Lance Bennett is Ruddick C. Lawrence Professor of Communication and Professor of Political Science at the University of Washington. His work on the news media and political communication has appeared in leading scholarly journals, and his research has been supported by the National Science Foundation, the Ford Foundation, the Social Science Research Council, the Spencer Foundation, the Kellogg Foundation, and the Fulbright Commission. He is the author of seven books, including News: The Politics of Illusion, and The Governing Crisis: Media, Money, and Marketing in American Elections and most recently When the Press Fails: Political Power and the News Media from Iraq to Katrina (co-authored with Regina G. Lawrence and Steven Livingston). University of Chicago, 2007.
Professor Bennett’s awards include the E.E. Schattschneider Award from the American Political Science Association for the best dissertation in American Politics; the Communication Policy Research Award for Social and Ethical Relevance from the Donald McGannon Communication Research Center; The Ithiel de Sola Pool Career Achievement Award from the American Political Science Association; the Murray Edelman Career Achievement Award in Political Communication, from the American Political Science Association, and most recently election as a Distinguished Scholar of the National Communication Association in 2007.
2010
Robert M. Entman: “Scandals in the Media: Now You See 'Em, Now You Don't”

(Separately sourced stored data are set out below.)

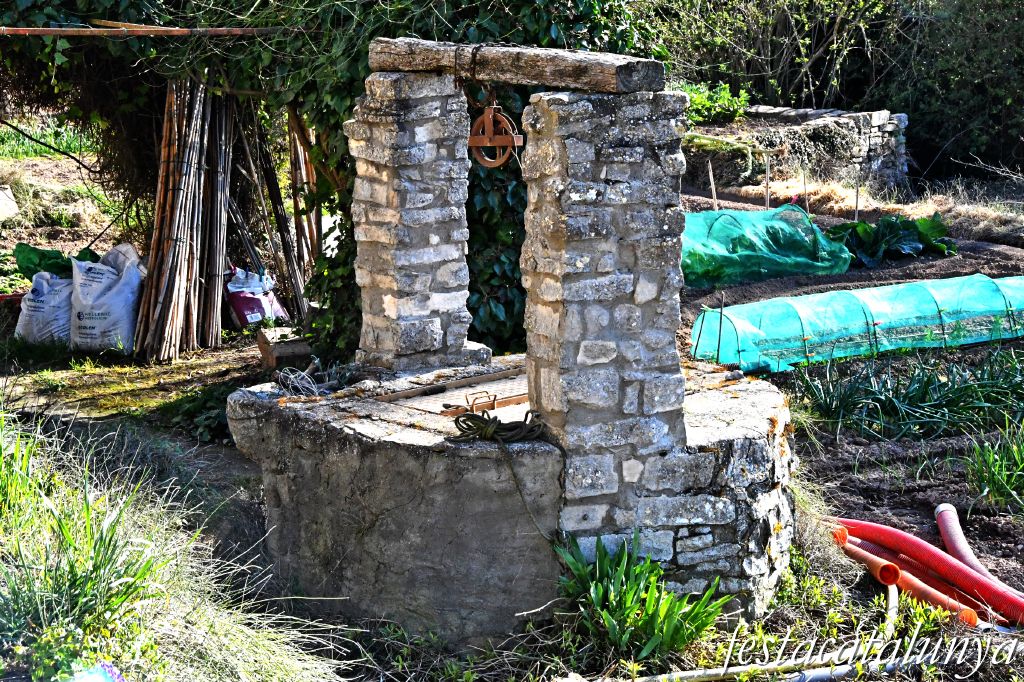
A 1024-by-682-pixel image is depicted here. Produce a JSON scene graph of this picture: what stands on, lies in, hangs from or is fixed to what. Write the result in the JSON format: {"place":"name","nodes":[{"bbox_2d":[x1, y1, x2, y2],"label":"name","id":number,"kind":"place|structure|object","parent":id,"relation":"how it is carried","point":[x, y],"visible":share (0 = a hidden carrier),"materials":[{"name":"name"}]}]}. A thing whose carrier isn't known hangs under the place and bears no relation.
{"place":"outdoors","nodes":[
{"label":"outdoors","id":0,"kind":"place"},
{"bbox_2d":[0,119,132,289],"label":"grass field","id":1,"kind":"structure","parent":0,"point":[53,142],"materials":[{"name":"green plant"}]},
{"bbox_2d":[0,185,18,219],"label":"rock","id":2,"kind":"object","parent":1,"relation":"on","point":[1,197],"visible":0.99,"materials":[{"name":"grey stone"}]},
{"bbox_2d":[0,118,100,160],"label":"grass patch","id":3,"kind":"object","parent":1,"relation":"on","point":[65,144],"visible":0.51,"materials":[{"name":"green plant"}]},
{"bbox_2d":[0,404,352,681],"label":"grass","id":4,"kind":"structure","parent":0,"point":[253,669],"materials":[{"name":"green plant"}]},
{"bbox_2d":[70,662,125,681],"label":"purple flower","id":5,"kind":"object","parent":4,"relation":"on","point":[95,681],"visible":0.98,"materials":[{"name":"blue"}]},
{"bbox_2d":[681,206,856,286],"label":"tunnel","id":6,"kind":"structure","parent":0,"point":[810,247],"visible":0.78,"materials":[{"name":"green"}]},
{"bbox_2d":[681,104,910,196],"label":"stone wall","id":7,"kind":"structure","parent":0,"point":[862,116],"materials":[{"name":"grey stone"}]},
{"bbox_2d":[680,81,751,123],"label":"shrub","id":8,"kind":"object","parent":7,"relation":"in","point":[698,102],"visible":0.53,"materials":[{"name":"green plant"}]},
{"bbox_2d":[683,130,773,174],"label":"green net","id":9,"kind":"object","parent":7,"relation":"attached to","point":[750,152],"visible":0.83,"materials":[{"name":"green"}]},
{"bbox_2d":[676,190,1023,609],"label":"soil bed","id":10,"kind":"structure","parent":0,"point":[734,291],"materials":[{"name":"brown soil"}]},
{"bbox_2d":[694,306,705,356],"label":"wooden stake","id":11,"kind":"object","parent":10,"relation":"in","point":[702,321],"visible":0.84,"materials":[{"name":"wood"}]},
{"bbox_2d":[708,160,717,209],"label":"wooden stake","id":12,"kind":"object","parent":10,"relation":"in","point":[710,173],"visible":0.82,"materials":[{"name":"brown wood"}]},
{"bbox_2d":[715,291,724,363],"label":"wooden stake","id":13,"kind":"object","parent":10,"relation":"in","point":[720,327],"visible":0.95,"materials":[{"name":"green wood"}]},
{"bbox_2d":[764,154,770,209],"label":"wooden stake","id":14,"kind":"object","parent":10,"relation":"in","point":[768,179],"visible":0.8,"materials":[{"name":"brown wood"}]},
{"bbox_2d":[801,166,808,211],"label":"wooden stake","id":15,"kind":"object","parent":10,"relation":"in","point":[804,187],"visible":0.9,"materials":[{"name":"brown wood"}]},
{"bbox_2d":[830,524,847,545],"label":"pipe end","id":16,"kind":"object","parent":10,"relation":"on","point":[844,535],"visible":0.32,"materials":[{"name":"orange plastic"}]},
{"bbox_2d":[854,173,859,224],"label":"wooden stake","id":17,"kind":"object","parent":10,"relation":"in","point":[856,205],"visible":0.87,"materials":[{"name":"brown wood"}]},
{"bbox_2d":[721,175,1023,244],"label":"dry grass","id":18,"kind":"structure","parent":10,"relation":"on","point":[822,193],"materials":[{"name":"beige plant"}]},
{"bbox_2d":[820,212,958,265],"label":"leafy plant","id":19,"kind":"object","parent":10,"relation":"on","point":[906,227],"visible":0.81,"materials":[{"name":"green plant"}]},
{"bbox_2d":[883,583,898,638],"label":"white pipe","id":20,"kind":"object","parent":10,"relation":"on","point":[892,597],"visible":0.7,"materials":[{"name":"white plastic"}]},
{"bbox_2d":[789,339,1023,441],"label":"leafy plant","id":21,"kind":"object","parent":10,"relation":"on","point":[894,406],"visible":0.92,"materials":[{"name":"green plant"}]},
{"bbox_2d":[832,528,985,626],"label":"red pipe","id":22,"kind":"object","parent":10,"relation":"on","point":[970,615],"visible":0.72,"materials":[{"name":"plastic"}]},
{"bbox_2d":[832,516,1023,626],"label":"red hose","id":23,"kind":"object","parent":10,"relation":"on","point":[898,533],"visible":0.97,"materials":[{"name":"red plastic"}]},
{"bbox_2d":[932,502,1022,589],"label":"red hose","id":24,"kind":"object","parent":10,"relation":"on","point":[938,511],"visible":0.86,"materials":[{"name":"red plastic"}]},
{"bbox_2d":[963,420,1023,513],"label":"green plant","id":25,"kind":"object","parent":10,"relation":"on","point":[990,456],"visible":0.98,"materials":[{"name":"green plant"}]},
{"bbox_2d":[689,274,1023,372],"label":"tunnel","id":26,"kind":"structure","parent":0,"point":[862,321],"visible":0.87,"materials":[{"name":"plastic"}]},
{"label":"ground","id":27,"kind":"structure","parent":0},
{"bbox_2d":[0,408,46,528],"label":"grass clump","id":28,"kind":"object","parent":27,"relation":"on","point":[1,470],"visible":0.93,"materials":[{"name":"green plant"}]},
{"bbox_2d":[16,270,73,346],"label":"white sack","id":29,"kind":"object","parent":27,"relation":"on","point":[31,303],"visible":0.73,"materials":[{"name":"white plastic"}]},
{"bbox_2d":[12,244,101,279],"label":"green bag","id":30,"kind":"object","parent":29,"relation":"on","point":[33,273],"visible":0.54,"materials":[{"name":"green"}]},
{"bbox_2d":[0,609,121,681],"label":"flowering plant","id":31,"kind":"object","parent":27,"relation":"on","point":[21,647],"visible":0.89,"materials":[{"name":"green plant"}]},
{"bbox_2d":[0,412,164,667],"label":"grass clump","id":32,"kind":"object","parent":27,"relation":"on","point":[81,577],"visible":0.9,"materials":[{"name":"green plant"}]},
{"bbox_2d":[70,243,143,353],"label":"white sack","id":33,"kind":"object","parent":27,"relation":"on","point":[97,325],"visible":0.93,"materials":[{"name":"white plastic"}]},
{"bbox_2d":[134,76,233,362],"label":"bundle","id":34,"kind":"object","parent":27,"relation":"on","point":[217,267],"visible":0.92,"materials":[{"name":"brown wood"}]},
{"bbox_2d":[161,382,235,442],"label":"weed","id":35,"kind":"object","parent":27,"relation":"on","point":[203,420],"visible":0.58,"materials":[{"name":"green plant"}]},
{"bbox_2d":[225,266,288,328],"label":"sack","id":36,"kind":"object","parent":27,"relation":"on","point":[245,309],"visible":0.78,"materials":[{"name":"white plastic"}]},
{"bbox_2d":[231,100,314,321],"label":"bundle","id":37,"kind":"object","parent":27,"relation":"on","point":[281,231],"visible":0.76,"materials":[{"name":"brown wood"}]},
{"bbox_2d":[256,327,313,369],"label":"wooden block","id":38,"kind":"object","parent":27,"relation":"on","point":[263,348],"visible":0.85,"materials":[{"name":"brown wood"}]},
{"bbox_2d":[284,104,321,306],"label":"bundle","id":39,"kind":"object","parent":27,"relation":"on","point":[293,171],"visible":0.69,"materials":[{"name":"brown wood"}]},
{"bbox_2d":[0,0,659,359],"label":"ivy","id":40,"kind":"object","parent":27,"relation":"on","point":[479,28],"visible":0.49,"materials":[{"name":"green plant"}]},
{"bbox_2d":[0,26,289,36],"label":"pole","id":41,"kind":"object","parent":40,"relation":"attached to","point":[221,30],"visible":0.97,"materials":[{"name":"brown"}]},
{"bbox_2d":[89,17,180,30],"label":"wooden plank","id":42,"kind":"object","parent":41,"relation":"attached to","point":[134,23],"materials":[{"name":"brown wood"}]},
{"bbox_2d":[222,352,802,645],"label":"stone well","id":43,"kind":"object","parent":27,"relation":"on","point":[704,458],"visible":0.82,"materials":[{"name":"grey stone"}]},
{"bbox_2d":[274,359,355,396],"label":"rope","id":44,"kind":"object","parent":43,"relation":"on","point":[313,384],"visible":0.85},
{"bbox_2d":[346,70,480,376],"label":"stone pillar","id":45,"kind":"structure","parent":43,"relation":"on","point":[363,331],"materials":[{"name":"grey stone"}]},
{"bbox_2d":[375,367,526,415],"label":"well cover","id":46,"kind":"object","parent":43,"relation":"in","point":[507,374],"visible":0.58,"materials":[{"name":"brown"}]},
{"bbox_2d":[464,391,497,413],"label":"metal handle","id":47,"kind":"object","parent":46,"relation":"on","point":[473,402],"visible":0.91,"materials":[{"name":"metal"}]},
{"bbox_2d":[449,408,546,443],"label":"rope","id":48,"kind":"object","parent":43,"relation":"on","point":[455,420],"visible":0.97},
{"bbox_2d":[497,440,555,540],"label":"rope","id":49,"kind":"object","parent":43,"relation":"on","point":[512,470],"visible":0.94,"materials":[{"name":"green"}]},
{"bbox_2d":[519,87,687,518],"label":"stone pillar","id":50,"kind":"structure","parent":43,"relation":"on","point":[536,183],"materials":[{"name":"grey stone"}]},
{"bbox_2d":[366,37,666,94],"label":"wooden beam","id":51,"kind":"structure","parent":50,"relation":"on","point":[481,76],"materials":[{"name":"brown wood"}]},
{"bbox_2d":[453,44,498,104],"label":"chain","id":52,"kind":"object","parent":51,"relation":"hanging from","point":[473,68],"visible":0.91,"materials":[{"name":"metal"}]},
{"bbox_2d":[466,102,523,167],"label":"pulley","id":53,"kind":"object","parent":51,"relation":"hanging from","point":[491,114],"visible":0.93,"materials":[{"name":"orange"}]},
{"bbox_2d":[552,529,731,659],"label":"leafy plant","id":54,"kind":"object","parent":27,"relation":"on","point":[628,597],"visible":0.87,"materials":[{"name":"green plant"}]},
{"bbox_2d":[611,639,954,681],"label":"pipe","id":55,"kind":"object","parent":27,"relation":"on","point":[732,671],"visible":0.98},
{"bbox_2d":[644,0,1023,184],"label":"hedge","id":56,"kind":"object","parent":27,"relation":"on","point":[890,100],"visible":0.71,"materials":[{"name":"green plant"}]},
{"bbox_2d":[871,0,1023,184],"label":"shrub","id":57,"kind":"object","parent":27,"relation":"on","point":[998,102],"visible":0.81,"materials":[{"name":"green plant"}]}
]}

Entman is the J. B. and M. C. Shapiro Professor of Media and Public Affairs and Professor of International Affairs at The George Washington University. He is co-author of The Black image in the White mind: Media and race in America (University of Chicago, 2000, with Andrew Rojecki), which won Harvard's Goldsmith Book Prize, the Lane Award from the American Political Science Association, and the Frank Luther Mott-Kappa Tau Alpha Research Award; and Democracy without citizens: Media and the decay of American politics (Oxford, 1989) as well as numerous other volumes including, most recently, Projections of power: Framing news, public opinion and US foreign policy (Chicago, 2004), and Scandals of media and politics (Polity Press, 2010).
He has also published dozens of journal articles, reports, and book chapters in such fields as political communication, public opinion, race relations, and public policy. For his work on media framing, Entman received the 2005 Charles H. Woolbert Research Award from the National Communication Association for research that has stood the test of time and has become a stimulus for new conceptualizations of communication phenomena. In 2006 he was awarded the American Political Science Association's Murray Edelman Distinguished Career Achievement Award in Political Communication, and in 2007 was recognized as a Distinguished Scholar by the National Communication Association.